On their turf, only rubes and geezers dare ignore the establishment’s painstakingly “curated” drink “menu,” with its “craft” cocktails made of “artisanal” bitters and “house-made” mixers that — by the way — you need to wait 10 goddamn minutes for.

God help the poor schlub (that would be me, if you were wondering) who favors a simple glass of whiskey served neat, an unadorned fine vermouth perhaps, or (gasp!) an unassuming lager that was NOT just brewed a quarter-mile down the road by a couple of “way-cool local dudes” striving to honor traditions of ancient brewmasters they’d never even heard of before. Until one of them Googled the topic, that is.

God, I need a drink!

The problem with being my age — your age, too, so get used to it — is that I can remember accepting simple and honest drinks from simple and honest men and women, inside of low-pressure, high-character, welcoming rooms. I could then enjoy these drinks either over authentic conversation or equally comforting silence, depending on mood and circumstance.

Today, I’m often the old guy down the end who’s sucking up all the beautifully distilled oxygen in the high-energy, high-concept room. No longer am I the cool guy with the long dark hair and the furry beard who knows how to have a good drink and the conversation to go along with it.

• ENTRIES SUPPLIED:

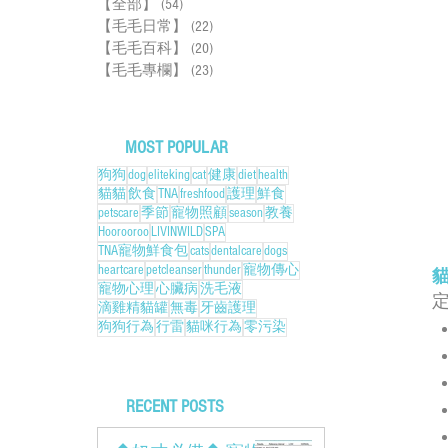
【全部】
(54)
54 篇文章
【毛毛日常】
(22)
22 篇文章
【毛毛百科】
(20)
20 篇文章
【毛毛專欄】
(23)
23 篇文章
MOST POPULAR
狗狗
dog
eliteking
cat
健康
diet
health
貓貓
飲食
TNA
freshfood
護理
鮮食
petscare
季節
寵物照顧
season
教養
Hoorooroo
LIVINWILD
SPA
TNA寵物鮮食包
cats
dentalcare
dogs
heartcare
petcleanser
thunder
寵物傳心
寵物心理
心臟病
洗毛液
滴雞精貓罐
無毒
牙齒護理
狗狗行為
行雷
貓咪行為
零污染
RECENT POSTS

• EXPLORE THE MATERIAL:
(a) Rewrite the passage about cocktail bars, starting at "On their turf, only" and ending at "need a drink!", swapping "whiskey" for "bourbon".
(b) Answer these questions about the passage on cocktail bars, one line each:
(i) How many minutes does the writer say you must wait for the drinks made with house-made mixers?
(ii) How far down the road was the lager the writer would rather not have brewed?
(iii) What hair and beard did the writer have as "the cool guy"?
(c) Pick up the passage about cocktail bars after its last sentence and carry it forward.

• ANSWERS BY TASK:
(a)
On their turf, only rubes and geezers dare ignore the establishment’s painstakingly “curated” drink “menu,” with its “craft” cocktails made of “artisanal” bitters and “house-made” mixers that — by the way — you need to wait 10 goddamn minutes for.

God help the poor schlub (that would be me, if you were wondering) who favors a simple glass of bourbon served neat, an unadorned fine vermouth perhaps, or (gasp!) an unassuming lager that was NOT just brewed a quarter-mile down the road by a couple of “way-cool local dudes” striving to honor traditions of ancient brewmasters they’d never even heard of before. Until one of them Googled the topic, that is.

God, I need a drink!

(b)
(i) 10 minutes
(ii) A quarter-mile
(iii) Long dark hair and a furry beard

(c)
All of a sudden, I’m the dude with the long white hair and beard who’s been around long enough to be everybody else in the joint’s old man! It’s OK to be friendly and polite to the geezer — he tips well, you know — but do I really have to, like, talk to him? Besides, shouldn’t he be home watching “Pawn Stars”?

Plus, all I ever do is order boring crap (bourbons, drafts, an Old Fashioned now and again) and so what’s the point of even having me around? I’d sooner down a pint’s worth of spoiled camel’s milk than a “batch-made” gin-and-tonic, a bastardized Negroni, or anything made with elderflower liqueur, Domaine De Canton or Luxardo. Plus, I don’t want to know my Averna from my Fernet Branca, thank you very much; when I want something bitter in my mouth, I’ll swallow a batch of broccoli rabe or maybe chew on a grapefruit peel.

I’ll make sure to wear a fedora or a porkpie while I’m at it, though. That’ll make me cool.